%%

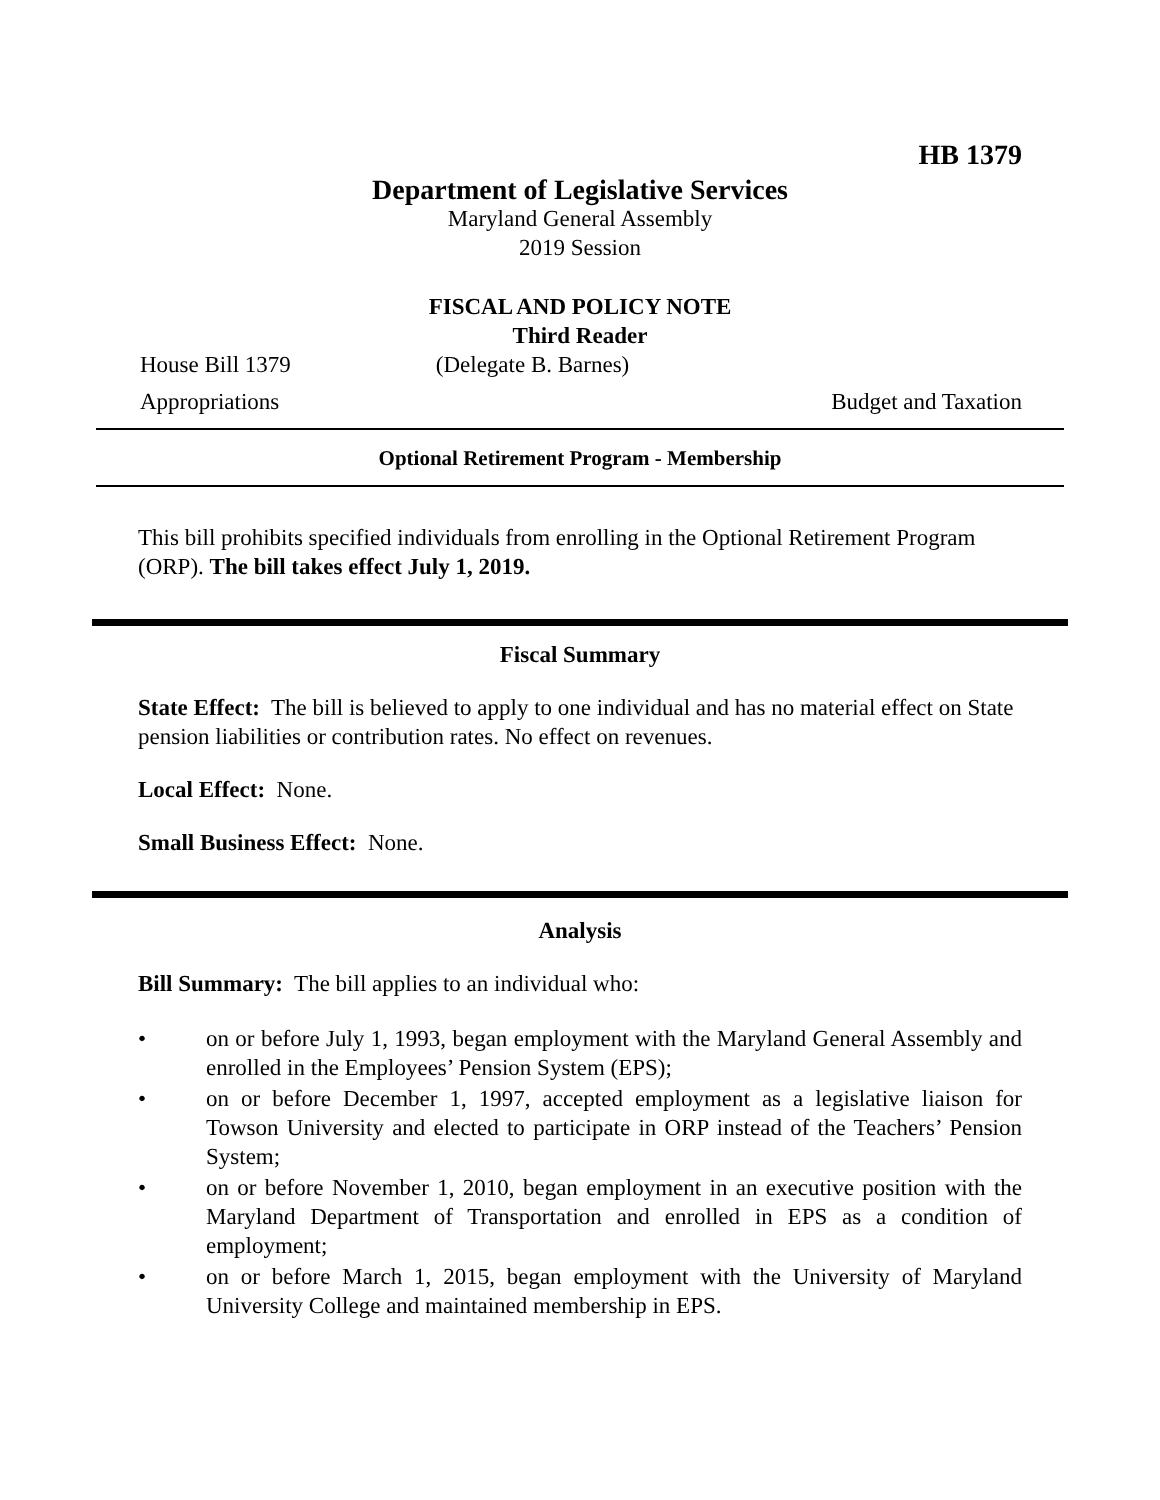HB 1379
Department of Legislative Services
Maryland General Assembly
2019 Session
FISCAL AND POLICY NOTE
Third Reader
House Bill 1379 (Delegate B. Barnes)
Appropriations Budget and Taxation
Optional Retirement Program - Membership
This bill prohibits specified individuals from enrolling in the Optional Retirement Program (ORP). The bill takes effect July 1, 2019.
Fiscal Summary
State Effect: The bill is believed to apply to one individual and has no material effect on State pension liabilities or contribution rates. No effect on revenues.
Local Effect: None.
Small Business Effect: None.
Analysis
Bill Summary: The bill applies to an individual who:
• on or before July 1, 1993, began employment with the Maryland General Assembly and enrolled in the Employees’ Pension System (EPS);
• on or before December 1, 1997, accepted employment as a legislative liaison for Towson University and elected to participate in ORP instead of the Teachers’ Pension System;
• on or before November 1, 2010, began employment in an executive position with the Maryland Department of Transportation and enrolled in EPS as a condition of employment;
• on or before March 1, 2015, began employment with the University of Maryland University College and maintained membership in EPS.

%%

→ **TASK DESCRIPTION**
Your answer should be an exact copy of the lines from the one with "condition of employment;" through the end of the material, with no other lines.

→ **ANSWER AREA**
• on or before November 1, 2010, began employment in an executive position with the Maryland Department of Transportation and enrolled in EPS as a condition of employment;
• on or before March 1, 2015, began employment with the University of Maryland University College and maintained membership in EPS.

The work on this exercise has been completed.